派出所的办公室内出现短暂的死寂,负责这次事件的民警伸手指了指严望川,气得几分钟没说出话。
就算是那些在外面嚣张狂妄的小混混,到了这里,哪个不是俯首帖耳,不敢大声造作,这人倒好。
把人给揍了,还特么这么横。
真特么绝了。
事情原委他们也调查清楚了,严望川为何出手,他们也能猜到一二,但是动手毕竟有错,就能稍微服个软,让他们赶紧把案子结了?
碰到这种硬茬,民警也是绝望。
严望川就这么看着他,本就是气质冷冽的人,此刻被他伸手侍者,面色更是阴沉冷峻。
民警悻悻放下手指,“严望川,你……”
“欺负女人,连自己女儿都不放过,不配为人夫,为人父,甚至不配做个男人。”严望川语气停顿了一下。
“这件事我们会处理,但是您刚才做法是否过于偏激。”
“我是不会道歉的。”
民警气得直来火,这倔脾气……
他一拍桌子,“你再这样,我完全可以把你关进去锁几天!”
“……”严望川刚要开口,就被横生而来的声音打断。
“你给我闭嘴!”乔艾芸在门口听了半天,气得直上火,直接冲进去,截断他要说出口的话。
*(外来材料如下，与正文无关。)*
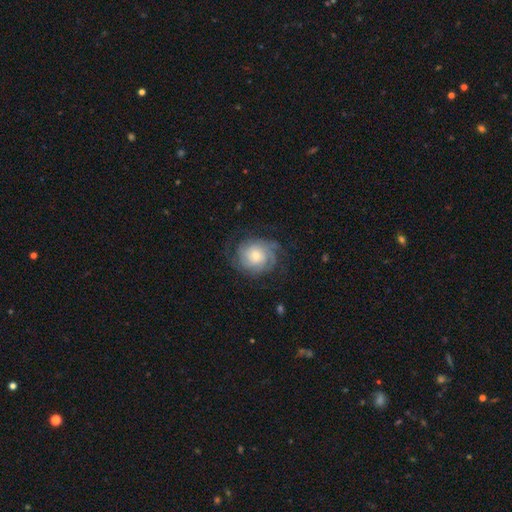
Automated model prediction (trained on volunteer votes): This is likely a featured or disk galaxy (74%). It is clearly not viewed edge-on (97%). Bar: likely no (72%). Spiral arm pattern: clearly yes (94%). Spiral arm count: marginally can't tell (35%). Spiral winding: likely tight (65%). Central bulge: marginally small (45%). Merging: likely none (70%).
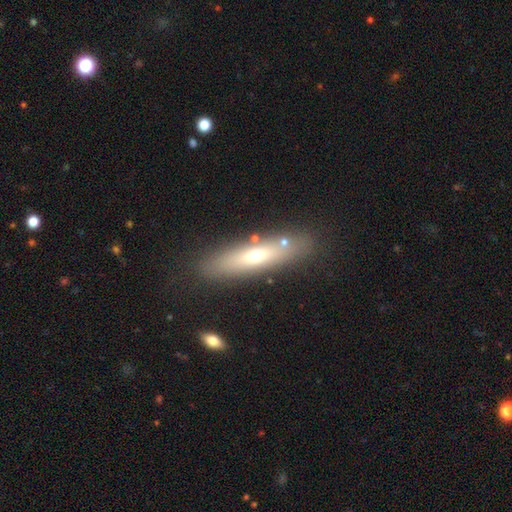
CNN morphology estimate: This appears to be a smooth galaxy with no disk features (50%). Merging: none (80%).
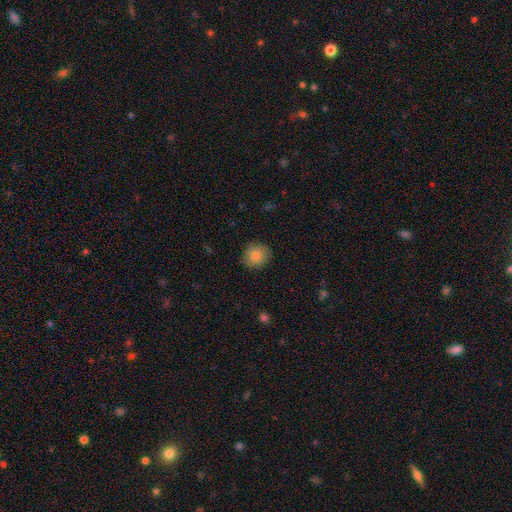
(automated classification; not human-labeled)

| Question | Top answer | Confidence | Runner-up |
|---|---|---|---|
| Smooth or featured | smooth | 86% | star or artifact (8%) |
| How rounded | round | 89% | in between (10%) |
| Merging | none | 89% | minor disturbance (8%) |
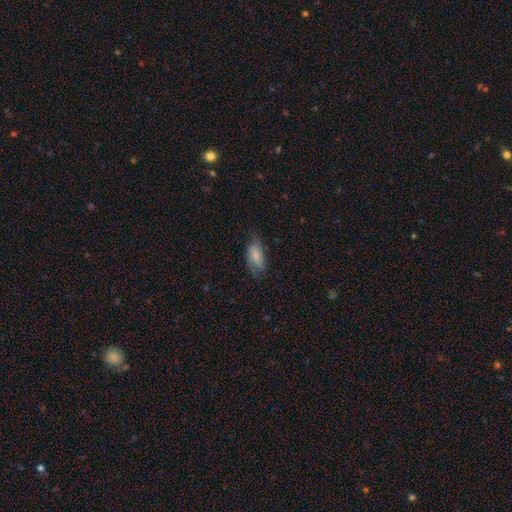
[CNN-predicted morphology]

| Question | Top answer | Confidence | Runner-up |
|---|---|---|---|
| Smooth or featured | smooth | 69% | featured or disk (23%) |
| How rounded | in between | 88% | cigar-shaped (8%) |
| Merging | none | 58% | minor disturbance (30%) |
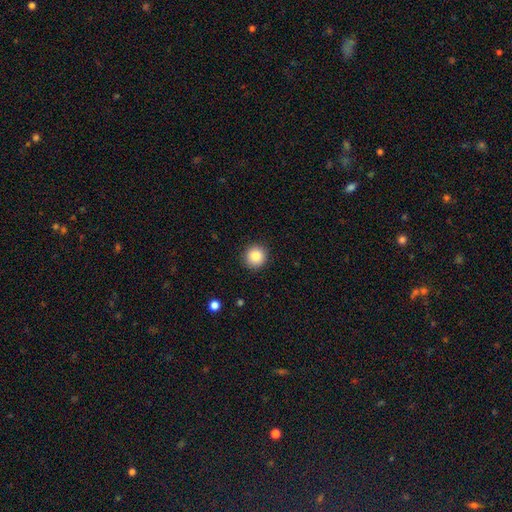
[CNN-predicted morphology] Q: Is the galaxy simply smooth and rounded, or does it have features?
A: smooth — 85%.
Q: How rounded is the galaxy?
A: round — 93%.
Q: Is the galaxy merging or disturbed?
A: none — 91%.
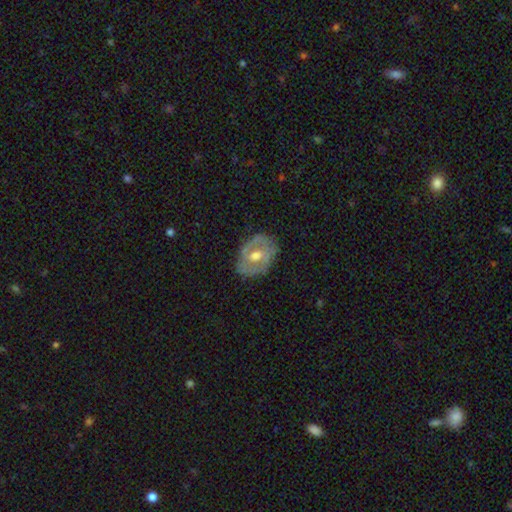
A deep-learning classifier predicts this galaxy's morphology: type=featured or disk (67%); edge-on=no (95%); bar=no (47%); spiral arms=yes (58%); bulge=moderate (76%); merging=none (73%).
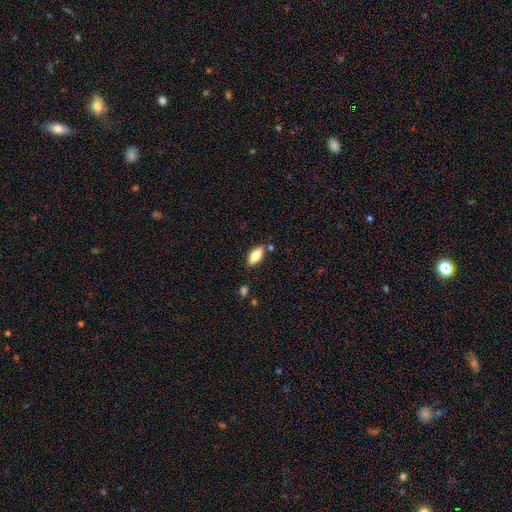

严望川瞧着乔艾芸来了,微微偏过头,居然真的不再说话。
宋风晚趴在门口,往里面张望,严叔刚才还那么横,现在居然真的就怂了。
“警察同志,他打人确实不对,您别听他胡说,他是真的知错了。”乔艾芸赔着笑。
严望川刚要开口,又被乔艾芸给瞪了回去。
他嘴角抿成一条细缝,似是很不满,偏又不敢说。
那样子倒是有些憋屈。
“嗯,知错就行,其实宋敬仁那边并不打算追究,你们出个医药费就行。”民警也知道严望川是打死不会认错的,现在乔艾芸出来给彼此一个台阶,他也不想和这种倔牛纠缠。
太特么难缠了。
“他还想追究……”严望川刚开口,乔艾芸狠狠剜了他一眼。
“那我们什么时候能走?”乔艾芸低声询问。
之前严望川揍了宋敬仁,也被警察叫去问话,不过当时乔艾芸是一起过去的,他话很少,压根不似现在这般强硬。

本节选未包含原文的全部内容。